TEXT SHOWN
Once picked in the Hunger Games, the tributes have access to the most delectable food they could imagine, nice clothes, a team of make-up artists and stylists, and even comfortable sheets.

Those in the Capitol are completely obsessed with themselves, their looks, their parties and their fancy things. Collins adds priceless details, like the drink they consume in the Capitol during parties that forces them to vomit ― to make more room for the delicious feasts.

Unlike in most books and TV shows, there isn't an ounce of envy or a shred of desire to be one of this trilogy's 1% ― just disgust. Katniss shows almost pity toward those in the Capitol, who don't know any better and live such shallow and pathetic lives. They too, she concludes, are pawns in the game of the haves and the have-nots.

This is a trilogy about war. Every citizen of Panem outside the Capitol knows that he or she, during their teenage years between 12 and 18, might be picked by the lottery to enter the Hunger Games.

But there is a poverty draft. Families can "choose" to get an extra ration of food from the state in exchange for the name of a family member being added into the lottery for extra time.

By the time the trilogy begins, Katniss already has her name added to the lottery 20 times to help feed her family.

This system reeks of the poverty draft in real-life US, where working-class and poor kids have no choice but to join the military to get money for college, job training or to get out of small, de-industrialised rural areas.

As in George Orwell's 1984, Panem is under complete surveillance. Katniss has the constant feeling ― within the games and without ― of being watched and listened to.

The lines between being in the games (or in a war) and "back home" are completely blurred as Katniss realises she is being monitored at all times.

In fact, the president ― the most powerful man in Panem ― reveals to Katniss that he knows about things she did in private. This is undoubtedly a comment on society today and the government's increased powers of surveillance.

Most of all, however, this is a trilogy about resistance. From the very beginning, Katniss and Gale talk about running away and escaping from their homes.

Survival, in the Games and in life, is also an act of resistance ― sometimes Katniss is conscious of it, and other times she is not.

However, as the story continues ― and everyone should read it ― questions of what type of resistance haunt Katniss. She struggles with whether her resistance should be personal or collective.

Yet Collins always paints a picture of a collective struggle, whether it's describing the way in which the districts can cut off the supply of their industry to the Capitol to really take a stance; or whether it's a collective symbol ― a song, a mockingjay or a fire ― that galvanizes the entire country against the 1%.

SET EXERCISE 1
Decide whether each statement agrees with the text on the Hunger Games trilogy: (a) By the time the trilogy begins, Katniss's name has been added to the lottery 20 times; (b) Katniss envies those in the Capitol; (c) The president tells Katniss he knows about things she did in private. Answer yes or no for each, quoting the deciding words of the text.
SET EXERCISE 2
Change the part of the text on the Hunger Games trilogy that opens with the words containing "By the time" and closes with "powers of surveillance.", putting "monitoring" wherever "surveillance" appears.
None of the entries are needed here.

DATA RECORDS
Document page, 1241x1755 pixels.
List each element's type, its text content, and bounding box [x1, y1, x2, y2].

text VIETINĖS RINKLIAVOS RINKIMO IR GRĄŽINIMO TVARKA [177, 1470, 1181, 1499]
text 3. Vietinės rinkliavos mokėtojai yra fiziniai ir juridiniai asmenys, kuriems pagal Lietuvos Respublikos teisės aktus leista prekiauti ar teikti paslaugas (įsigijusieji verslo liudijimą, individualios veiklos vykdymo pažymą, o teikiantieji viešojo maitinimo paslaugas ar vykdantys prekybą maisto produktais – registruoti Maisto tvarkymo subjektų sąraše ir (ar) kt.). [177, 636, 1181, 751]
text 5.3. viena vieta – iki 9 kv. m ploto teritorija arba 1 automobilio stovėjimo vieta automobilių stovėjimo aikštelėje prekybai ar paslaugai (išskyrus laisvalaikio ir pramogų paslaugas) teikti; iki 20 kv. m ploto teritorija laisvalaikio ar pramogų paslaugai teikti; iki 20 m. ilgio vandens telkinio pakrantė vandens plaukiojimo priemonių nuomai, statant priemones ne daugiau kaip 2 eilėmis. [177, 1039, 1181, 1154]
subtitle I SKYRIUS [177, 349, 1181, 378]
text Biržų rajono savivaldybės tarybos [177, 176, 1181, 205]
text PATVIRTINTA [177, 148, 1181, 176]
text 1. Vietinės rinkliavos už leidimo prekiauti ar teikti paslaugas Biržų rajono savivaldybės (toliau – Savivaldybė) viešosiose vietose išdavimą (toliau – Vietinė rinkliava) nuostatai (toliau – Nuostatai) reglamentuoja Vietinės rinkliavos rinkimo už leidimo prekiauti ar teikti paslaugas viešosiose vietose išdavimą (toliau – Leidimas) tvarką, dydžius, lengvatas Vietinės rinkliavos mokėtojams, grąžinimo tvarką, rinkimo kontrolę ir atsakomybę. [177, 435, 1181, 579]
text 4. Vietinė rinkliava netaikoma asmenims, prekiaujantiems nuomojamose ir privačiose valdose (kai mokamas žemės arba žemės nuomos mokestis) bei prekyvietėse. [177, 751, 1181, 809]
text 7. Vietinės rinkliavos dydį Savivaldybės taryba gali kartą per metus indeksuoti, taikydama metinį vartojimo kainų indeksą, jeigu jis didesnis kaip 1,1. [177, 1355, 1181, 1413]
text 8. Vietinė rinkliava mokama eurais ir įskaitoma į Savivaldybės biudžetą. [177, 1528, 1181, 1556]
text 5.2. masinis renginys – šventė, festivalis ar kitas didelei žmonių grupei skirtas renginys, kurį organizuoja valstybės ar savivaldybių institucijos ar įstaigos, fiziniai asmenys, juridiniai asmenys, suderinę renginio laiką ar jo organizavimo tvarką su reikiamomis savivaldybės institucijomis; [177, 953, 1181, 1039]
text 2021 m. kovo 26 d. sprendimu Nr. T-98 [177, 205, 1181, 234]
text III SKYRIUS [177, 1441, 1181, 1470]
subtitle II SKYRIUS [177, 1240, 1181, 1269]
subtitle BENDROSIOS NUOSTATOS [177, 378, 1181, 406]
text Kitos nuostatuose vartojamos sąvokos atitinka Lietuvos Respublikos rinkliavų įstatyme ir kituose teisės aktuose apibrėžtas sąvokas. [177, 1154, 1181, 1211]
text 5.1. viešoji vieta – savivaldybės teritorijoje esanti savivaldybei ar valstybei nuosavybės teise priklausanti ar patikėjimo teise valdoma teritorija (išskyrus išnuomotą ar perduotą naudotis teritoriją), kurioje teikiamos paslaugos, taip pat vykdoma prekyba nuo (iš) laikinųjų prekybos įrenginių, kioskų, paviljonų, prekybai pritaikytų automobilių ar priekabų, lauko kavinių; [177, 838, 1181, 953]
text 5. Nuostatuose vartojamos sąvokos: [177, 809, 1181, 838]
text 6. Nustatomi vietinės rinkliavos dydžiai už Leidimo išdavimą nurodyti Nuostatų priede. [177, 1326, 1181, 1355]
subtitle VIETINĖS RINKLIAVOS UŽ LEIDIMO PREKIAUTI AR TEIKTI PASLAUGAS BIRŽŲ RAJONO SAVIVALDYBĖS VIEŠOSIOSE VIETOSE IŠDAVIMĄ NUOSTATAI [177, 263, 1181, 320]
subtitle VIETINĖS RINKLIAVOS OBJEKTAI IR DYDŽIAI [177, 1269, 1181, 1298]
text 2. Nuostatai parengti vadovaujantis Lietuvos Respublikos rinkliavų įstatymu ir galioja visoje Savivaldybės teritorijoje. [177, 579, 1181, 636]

FINAL RESULT 1
(a) Yes: "Katniss already has her name added to the lottery 20 times"
(b) No: "Katniss shows almost pity toward those in the Capitol"
(c) Yes: "reveals to Katniss that he knows about things she did in private"

FINAL RESULT 2
By the time the trilogy begins, Katniss already has her name added to the lottery 20 times to help feed her family.

This system reeks of the poverty draft in real-life US, where working-class and poor kids have no choice but to join the military to get money for college, job training or to get out of small, de-industrialised rural areas.

As in George Orwell's 1984, Panem is under complete monitoring. Katniss has the constant feeling ― within the games and without ― of being watched and listened to.

The lines between being in the games (or in a war) and "back home" are completely blurred as Katniss realises she is being monitored at all times.

In fact, the president ― the most powerful man in Panem ― reveals to Katniss that he knows about things she did in private. This is undoubtedly a comment on society today and the government's increased powers of monitoring.